NYC Retail Sees Highest Leasing Velocity Since 2017

Traffic rebirth in business districts received a warm welcome from stores.

Increasing subway ridership in New York City is among the factors helping to boost that market’s retail traffic as the country’s largest city looks to put Omicron behind it.

Ridership rose to pre-Omicron counts by early April, and should maintain this upward trend moving forward, Marcus & Millichap said as part of its Q2 New York Retail Market Report issued this week.

Bridge and tunnel usage suggests that an additional portion of commuters have returned to office districts, but are entering the city via personal vehicles as extant health risks influence transit choices. Spikes in tourism are also factors in overall improvement.

With this, “foot traffic to nearby retail should follow, increasing vendor competition for prime space and bolstering rent recovery in core areas of Manhattan,” Marcus & Millichap said.
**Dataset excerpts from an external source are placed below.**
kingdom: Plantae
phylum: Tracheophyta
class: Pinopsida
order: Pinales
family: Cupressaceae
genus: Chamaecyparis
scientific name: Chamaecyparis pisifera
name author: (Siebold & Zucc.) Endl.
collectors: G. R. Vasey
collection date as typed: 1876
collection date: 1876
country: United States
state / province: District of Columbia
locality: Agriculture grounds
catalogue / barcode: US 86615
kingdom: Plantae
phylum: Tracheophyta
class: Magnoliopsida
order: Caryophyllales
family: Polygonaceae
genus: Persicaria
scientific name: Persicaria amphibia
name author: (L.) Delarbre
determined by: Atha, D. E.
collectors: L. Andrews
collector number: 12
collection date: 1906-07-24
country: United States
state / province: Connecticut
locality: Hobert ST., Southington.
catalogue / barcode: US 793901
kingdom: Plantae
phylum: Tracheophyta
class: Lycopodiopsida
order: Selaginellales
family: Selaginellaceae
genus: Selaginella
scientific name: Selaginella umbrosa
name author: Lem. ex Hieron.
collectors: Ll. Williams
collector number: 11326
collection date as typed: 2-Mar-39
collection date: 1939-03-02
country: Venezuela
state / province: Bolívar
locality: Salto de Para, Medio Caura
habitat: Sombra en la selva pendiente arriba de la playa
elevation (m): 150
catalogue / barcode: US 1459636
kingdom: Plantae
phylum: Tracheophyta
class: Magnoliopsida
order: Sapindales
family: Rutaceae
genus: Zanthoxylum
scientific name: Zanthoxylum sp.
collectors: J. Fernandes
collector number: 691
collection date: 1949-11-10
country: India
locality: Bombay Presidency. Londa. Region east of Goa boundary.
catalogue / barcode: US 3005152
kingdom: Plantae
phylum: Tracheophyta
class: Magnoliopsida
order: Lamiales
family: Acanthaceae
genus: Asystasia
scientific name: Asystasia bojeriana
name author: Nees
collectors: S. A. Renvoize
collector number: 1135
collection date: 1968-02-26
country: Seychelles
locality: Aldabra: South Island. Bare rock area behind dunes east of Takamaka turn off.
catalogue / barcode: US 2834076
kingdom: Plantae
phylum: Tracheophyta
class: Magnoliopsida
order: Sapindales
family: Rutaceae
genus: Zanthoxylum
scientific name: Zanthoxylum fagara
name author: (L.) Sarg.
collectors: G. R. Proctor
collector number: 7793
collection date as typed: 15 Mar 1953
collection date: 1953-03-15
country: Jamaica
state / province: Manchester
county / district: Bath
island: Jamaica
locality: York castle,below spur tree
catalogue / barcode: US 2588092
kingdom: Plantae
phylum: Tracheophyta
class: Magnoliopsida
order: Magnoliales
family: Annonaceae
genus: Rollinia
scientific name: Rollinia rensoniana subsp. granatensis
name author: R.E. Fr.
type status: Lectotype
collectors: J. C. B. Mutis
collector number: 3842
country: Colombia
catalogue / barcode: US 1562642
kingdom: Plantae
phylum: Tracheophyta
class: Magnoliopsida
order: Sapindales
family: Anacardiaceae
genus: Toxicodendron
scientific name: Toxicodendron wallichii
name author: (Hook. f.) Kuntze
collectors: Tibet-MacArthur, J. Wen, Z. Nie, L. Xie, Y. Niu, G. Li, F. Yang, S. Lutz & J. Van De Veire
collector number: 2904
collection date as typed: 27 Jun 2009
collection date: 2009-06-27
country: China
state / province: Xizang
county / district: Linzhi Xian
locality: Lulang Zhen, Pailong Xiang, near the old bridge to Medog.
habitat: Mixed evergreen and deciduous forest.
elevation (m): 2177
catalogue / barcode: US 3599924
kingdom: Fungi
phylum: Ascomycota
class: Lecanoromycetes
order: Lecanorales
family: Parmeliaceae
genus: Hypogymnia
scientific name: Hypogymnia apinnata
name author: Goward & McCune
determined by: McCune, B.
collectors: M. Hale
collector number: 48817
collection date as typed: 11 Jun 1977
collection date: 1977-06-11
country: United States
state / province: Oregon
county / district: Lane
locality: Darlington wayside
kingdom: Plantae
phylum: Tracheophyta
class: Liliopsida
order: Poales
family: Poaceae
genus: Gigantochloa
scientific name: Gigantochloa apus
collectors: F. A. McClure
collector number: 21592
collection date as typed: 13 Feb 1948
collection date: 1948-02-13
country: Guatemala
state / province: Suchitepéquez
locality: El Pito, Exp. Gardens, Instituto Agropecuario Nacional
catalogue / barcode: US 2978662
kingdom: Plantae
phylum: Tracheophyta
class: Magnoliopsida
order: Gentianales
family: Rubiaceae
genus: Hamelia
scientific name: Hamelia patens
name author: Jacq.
Sit-Down Restaurants, Luxury Retail Thriving

Stephanie Jennings, managing director, National Research, Newmark, tells GlobeSt.com that active requirements “have improved dramatically from the pandemic in volume and diversity of tenants, notably among sit-down restaurants and luxury retail.”

She said that trade areas with a significant number of residents are seeing the greatest improvement, with the availability rates of SoHo, the Upper East Side, and the Upper West Side lower than pre-pandemic levels (1Q20).

Ariel Schuster, vice chairman, Newmark, tells GlobeSt.com that the retail sector in NYC is thriving amidst the return to office and an incremental growth in community engagement post-COVID. 

“As of late, we’ve seen a huge uptick in activity across the sector—leasing velocity is at its highest level since 2017—and we expect that trend to continue well into 2023.”

However, perceived health threats could create headwinds to a full recovery, as some consumers may reconsider non-essential public transit usage, according to Marcus & Millichap’s report.

New Brands Find Rents at Value Levels

Brands that are coming and going are creating new options for patrons, as “opportunities emerged for national brands to establish footholds in the market at a lower cost than the historical average,” the report said. 

“The average asking rent has declined in some prime corridors as desirable spaces are filled and taken off the market, but competitive leasing should spur rent gains in remaining storefronts as tenants explore alternative options.”

For one, large-scale franchises such as new favorite Southern eatery Raising Cane opened its first New York venue in Midtown Manhattan.

The report said converging cap rates on multi-tenant and single-tenant properties may incentivize some yield-driven investors previously specializing in multi-tenant assets to incorporate single-tenant retail into their portfolios. Trades in the mid-7 to 8 percent band are not uncommon.